The Argentine peso, which has been tagged the worst-performing currency in emerging markets, may soon be replaced by the dollar if Javier Milei, an Argentine economist running for president, wins in October. Milei said that to combat triple-digit inflation, the nation should formally adopt the dollar. Argentina’s central bank benchmark interest rate currently stands at 97%, and economists have pencilled in a recession for 2023, which would be the third in five years.

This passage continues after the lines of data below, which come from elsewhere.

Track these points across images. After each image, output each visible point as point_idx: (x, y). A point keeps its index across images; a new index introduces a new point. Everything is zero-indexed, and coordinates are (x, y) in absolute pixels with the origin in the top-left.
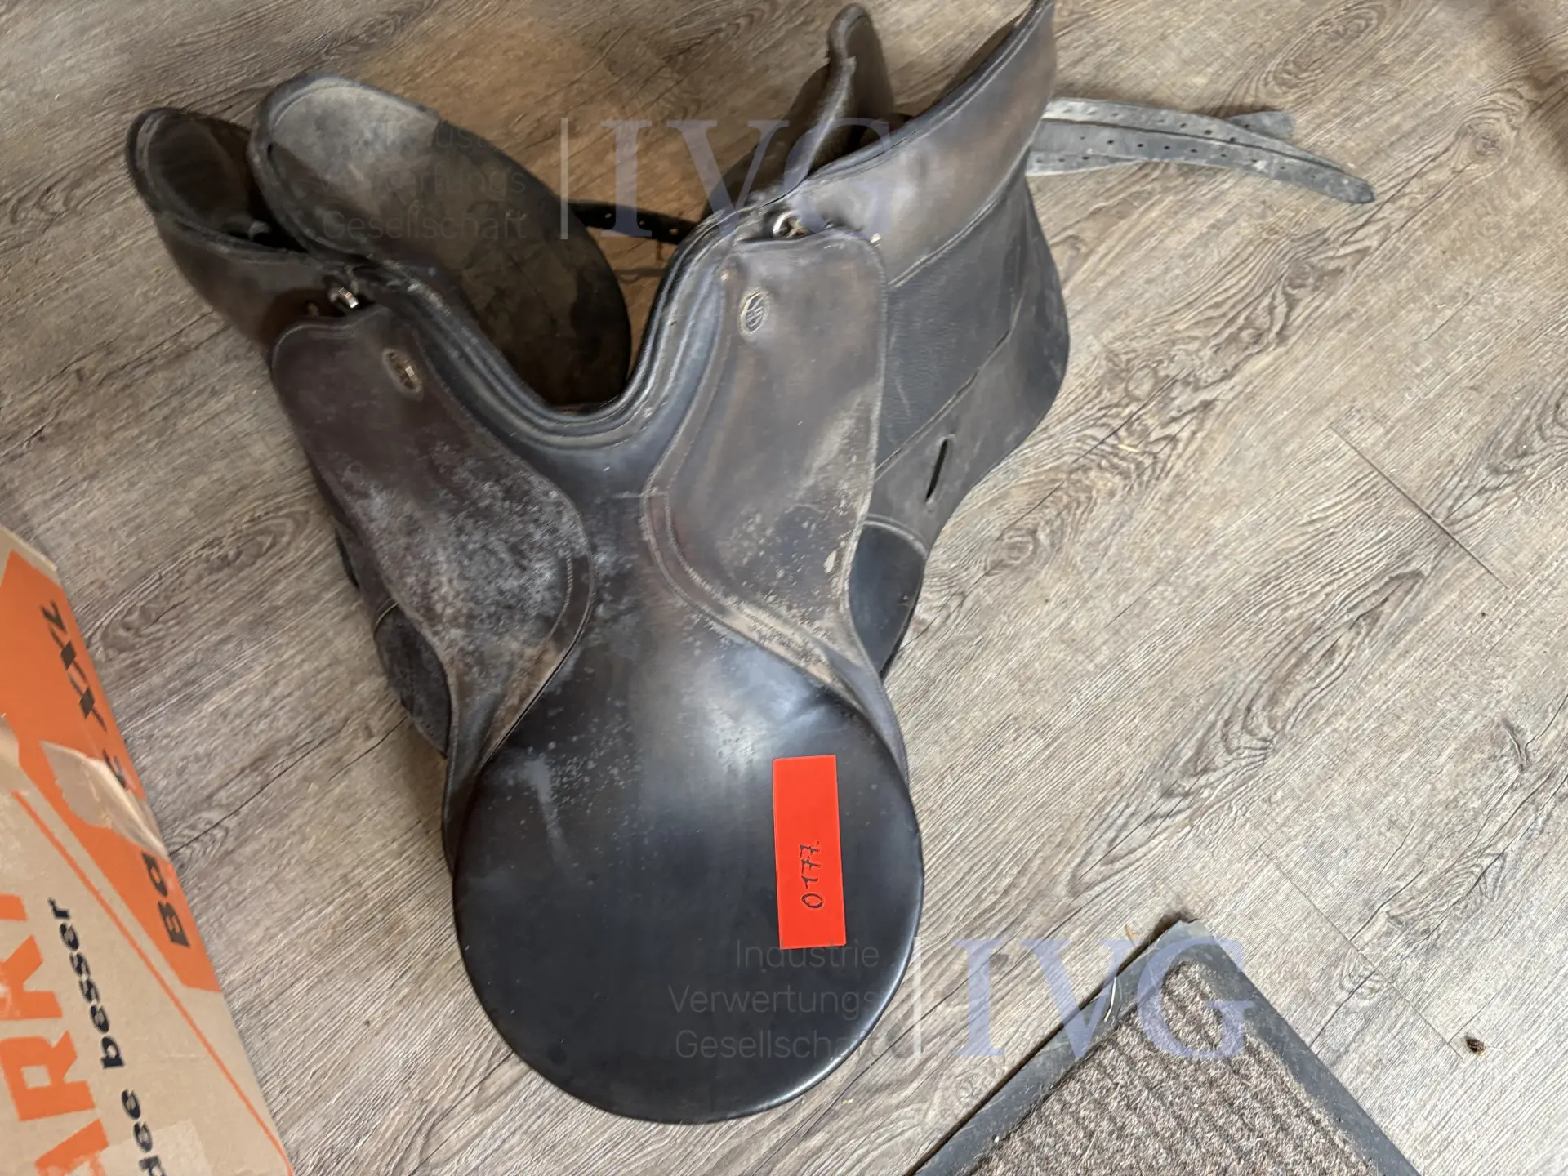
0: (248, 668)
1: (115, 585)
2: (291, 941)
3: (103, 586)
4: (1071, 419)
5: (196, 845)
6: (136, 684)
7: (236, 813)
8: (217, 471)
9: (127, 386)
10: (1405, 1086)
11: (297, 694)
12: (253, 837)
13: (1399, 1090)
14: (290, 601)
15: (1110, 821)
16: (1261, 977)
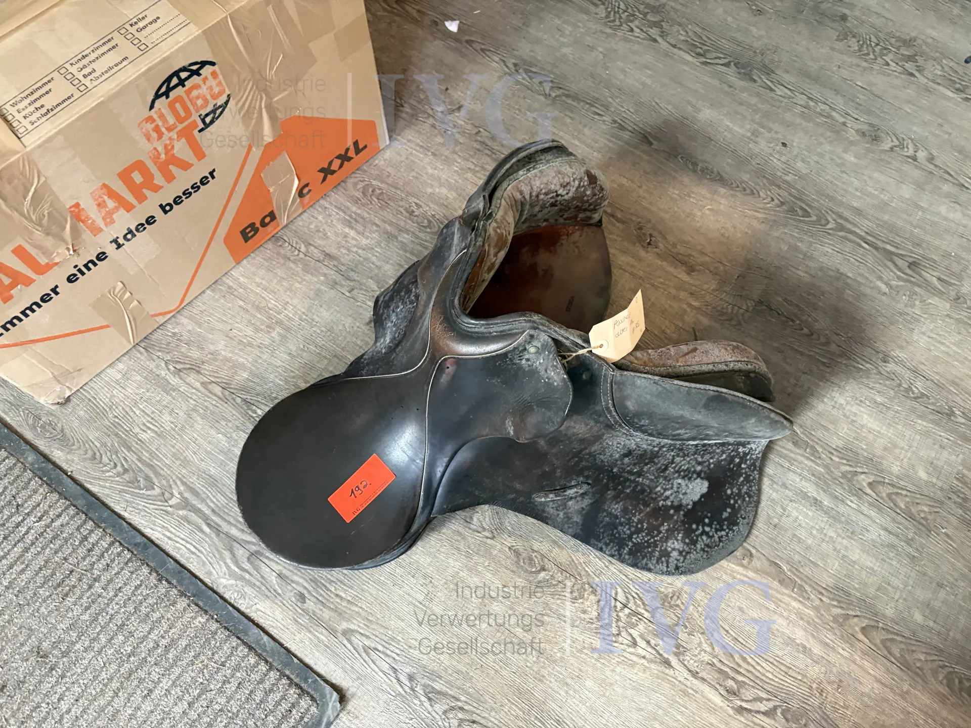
2: (258, 293)
3: (389, 176)
4: (624, 577)
5: (290, 247)
6: (351, 203)
7: (306, 256)
9: (479, 150)
11: (361, 259)
12: (297, 266)
15: (387, 646)
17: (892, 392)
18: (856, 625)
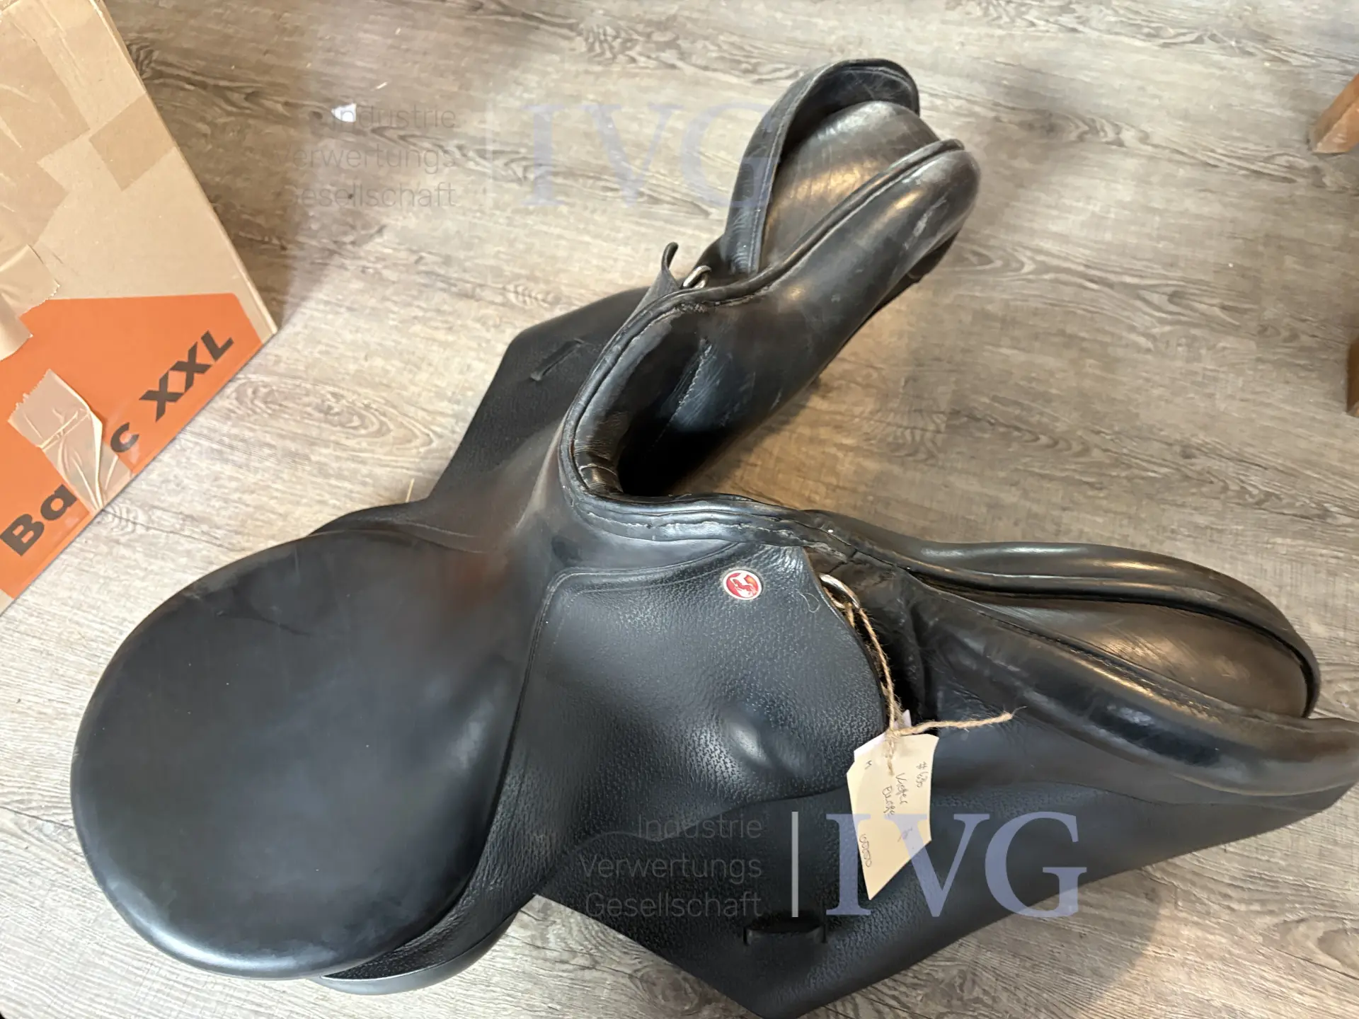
0: (256, 470)
1: (282, 368)
2: (65, 617)
3: (278, 361)
5: (117, 520)
6: (218, 421)
7: (148, 528)
8: (393, 366)
9: (425, 286)
11: (251, 510)
12: (134, 550)
14: (318, 463)
17: (1217, 504)
18: (1308, 936)
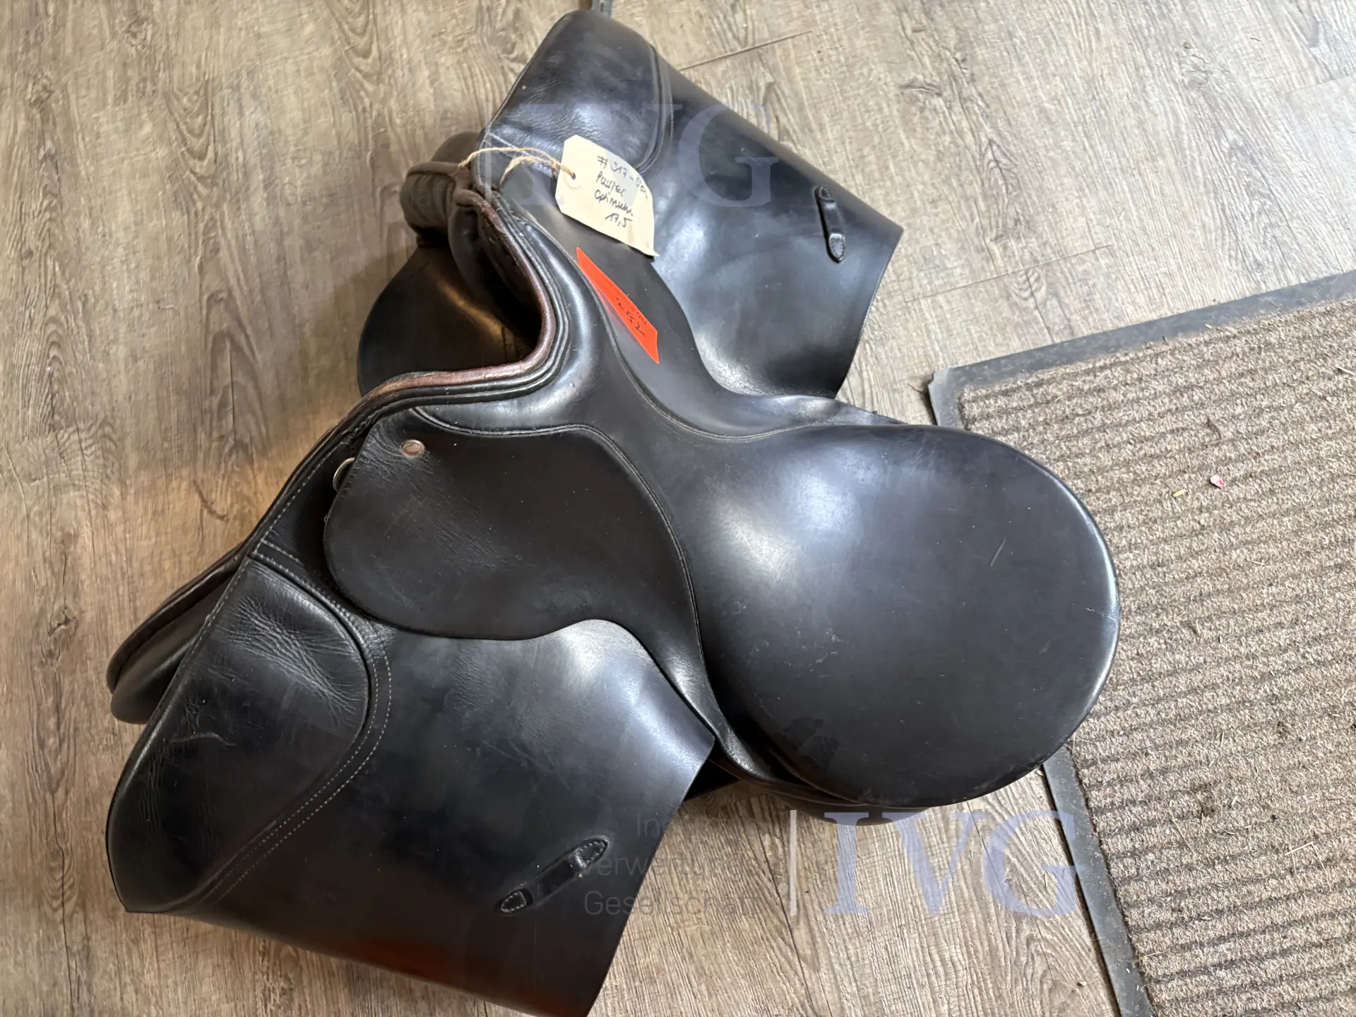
10: (1110, 293)
13: (1110, 299)
16: (994, 351)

Milei noted that “the peso melts like ice in the Sahara Desert,” referring to the currency’s rapid depreciation: it has lost half of its value against the dollar in the past year.
Should Milei win the presidency and bring his proposal to fruition, Argentina will become the largest economy to dollarize, with a GDP about five times that of Ecuador’s, the biggest among the seven sovereign nations that have embraced the greenback. However, many Argentines oppose the move. Two recent polls that each surveyed about 1,000 Argentines showed that more than 60% are against dollarization. Besides, economists suggest that the government should focus on reining in its chronic budget deficits that they claim are the root cause of peso weakness and inflation.
Several economists have come out against dollarization, stressing that it would cede control over monetary policy to the US Federal Reserve. Among the possible downsides is that a strong dollar would prompt Argentine demand for imports while making exports more expensive, potentially setting the stage for a balance of payments crisis. Beyond that, Argentines are wary of ceding control to the dollar due to the country’s past experiences. Argentina’s good fortune ran out in the late 1990s when the country’s grain exports sagged but bond issuance continued despite persistent budget deficits. President Eduardo Duhalde, in office for fewer than 15 days, severed the peso’s link to the dollar in early 2002, sending the currency into a free fall.
While Milei wants to blow up the central bank, many argue that what is needed is to rein in budget deficits. Others contend that dollarizing is making the country wear a straitjacket instead of prescribing it a better diet. Ocampo, who authored a text on dollarization that sold out in Buenos Aires, insists that “for better or worse, Argentina will dollarize” but recognises that despite his best attempts to make his plan accessible, the mechanics are difficult for a general audience to grasp.
Despite the electoral outcome, analysts suggest that dollarization could mean an important change for emerging market investors, so they should look at the issues underlying the currency’s volatility to manage potential risks.